# Best Value Frame/Fork for weight



## longmojw190 (Jun 24, 2009)

I crashed my rig last fall, hit a dog and ended up cracking my steer tube on my fork and taking a gouge out of my CF frame. I had a 2005 Fuji Team Issue which had been turning into a weight weenie project.

My question is: If you had $1000 or less to spend on a new frame/fork with weight in mind what would it be? Frame material does not matter in this instance. I'm not opposed to aluminum.


----------



## Mdeth1313 (Nov 1, 2001)

check out pedalforce.com. I know a few people who have purchased their frames and they've been very happy.


----------



## AlexCad5 (Jan 2, 2005)

The pedal force bikes are very good, light and stiff. I rode one for over a year and it was the best frame that I've owned (out of seven) over the past six years. Ultimately the head tube wasn't tall enough for me (I have long legs and a short reach) and had to go with a Roubaix. Carbon is a much better material than aluminum IMO, across the board as long as it's competently made.


----------



## mjdwyer23 (Mar 18, 2009)

I just built up a Pedal Force RS2 to replace my S-Works SL2 -- 16lbs with Rival, Powertap, aluminum bars and stem. The frame is 900g, and I used an Easton EC90 SLX fork. I rode it briefly today (just finished it last night), I think I like it better than my SL2!


----------



## Camilo (Jun 23, 2007)

AlexCad5 said:


> The pedal force bikes are very good, light and stiff. ...Ultimately the head tube wasn't tall enough for me (I have long legs and a short reach) and had to go with a Roubaix. ...

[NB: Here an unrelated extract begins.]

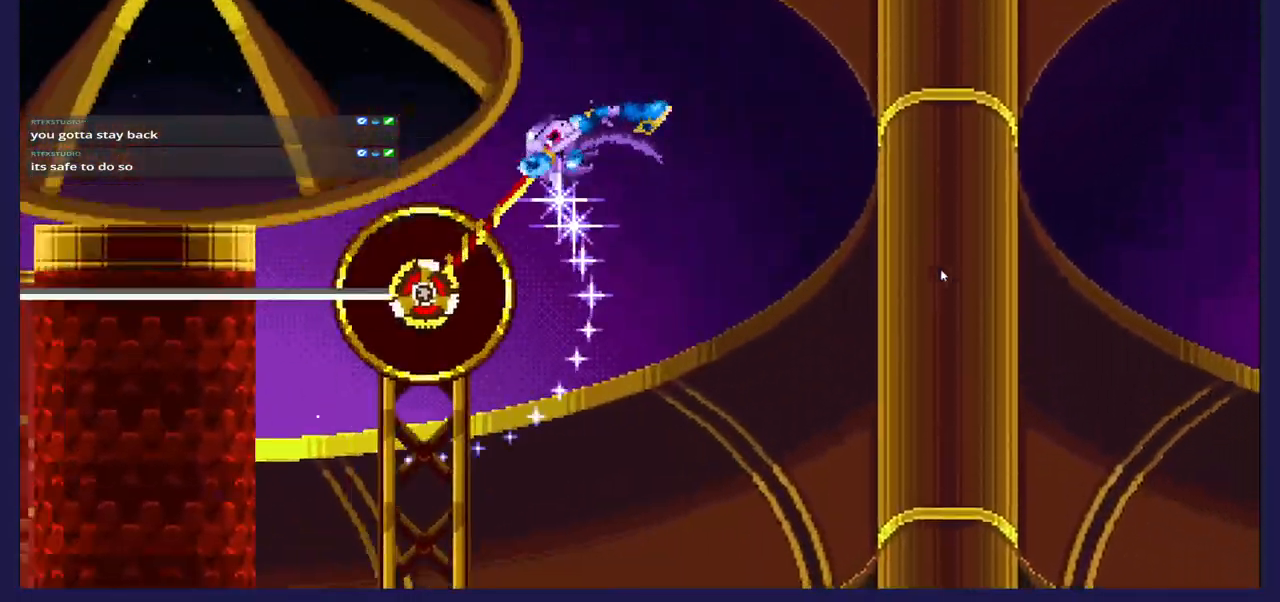
{"buttons": [], "left_stick": "center", "right_stick": "center", "events": []}
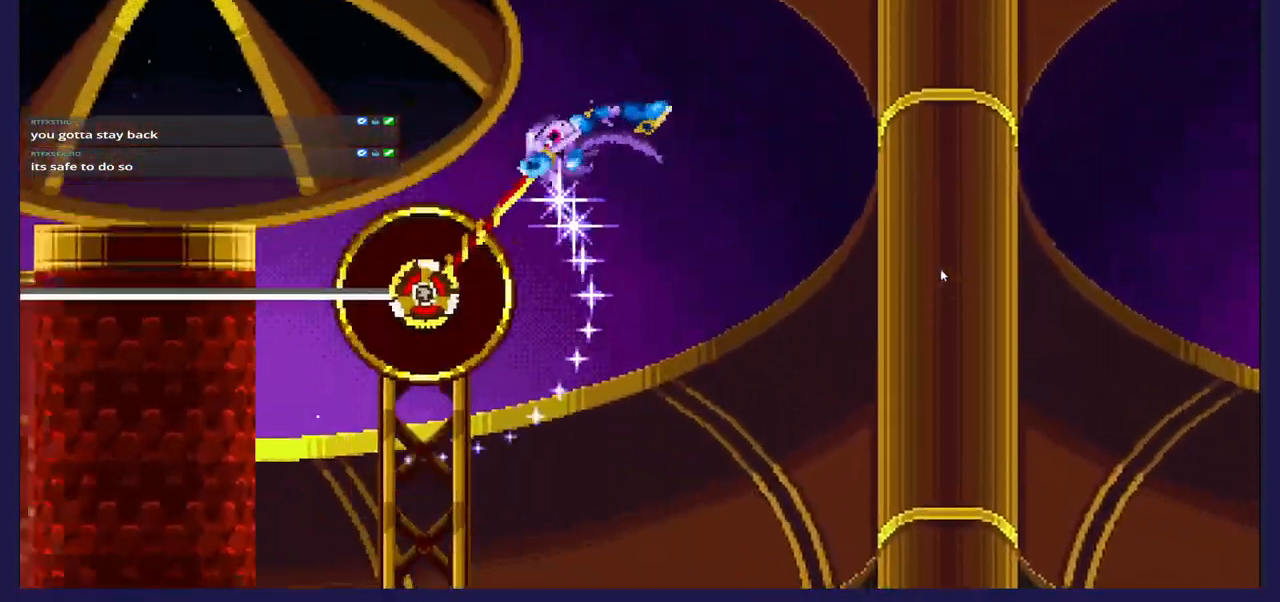
{"buttons": ["DPAD_UP"], "left_stick": "center", "right_stick": "center", "events": [[333, "DPAD_UP", "down"]]}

Boy, I really wanted to go with a pedal force frame. There's several options, all with good prices. But they just don't have a "tall head tube - long wheel base" frame. I even inquired to make sure I wasn't missing anything.

I'll be willing to bet good money that within a season or two they will offer that sort of frame. There's a lot of people out there - especially aging cyclists with disposable $$ - that are opting for those frames. We want high end and comfort. The pros even ride them (the Felt Z for instance).


----------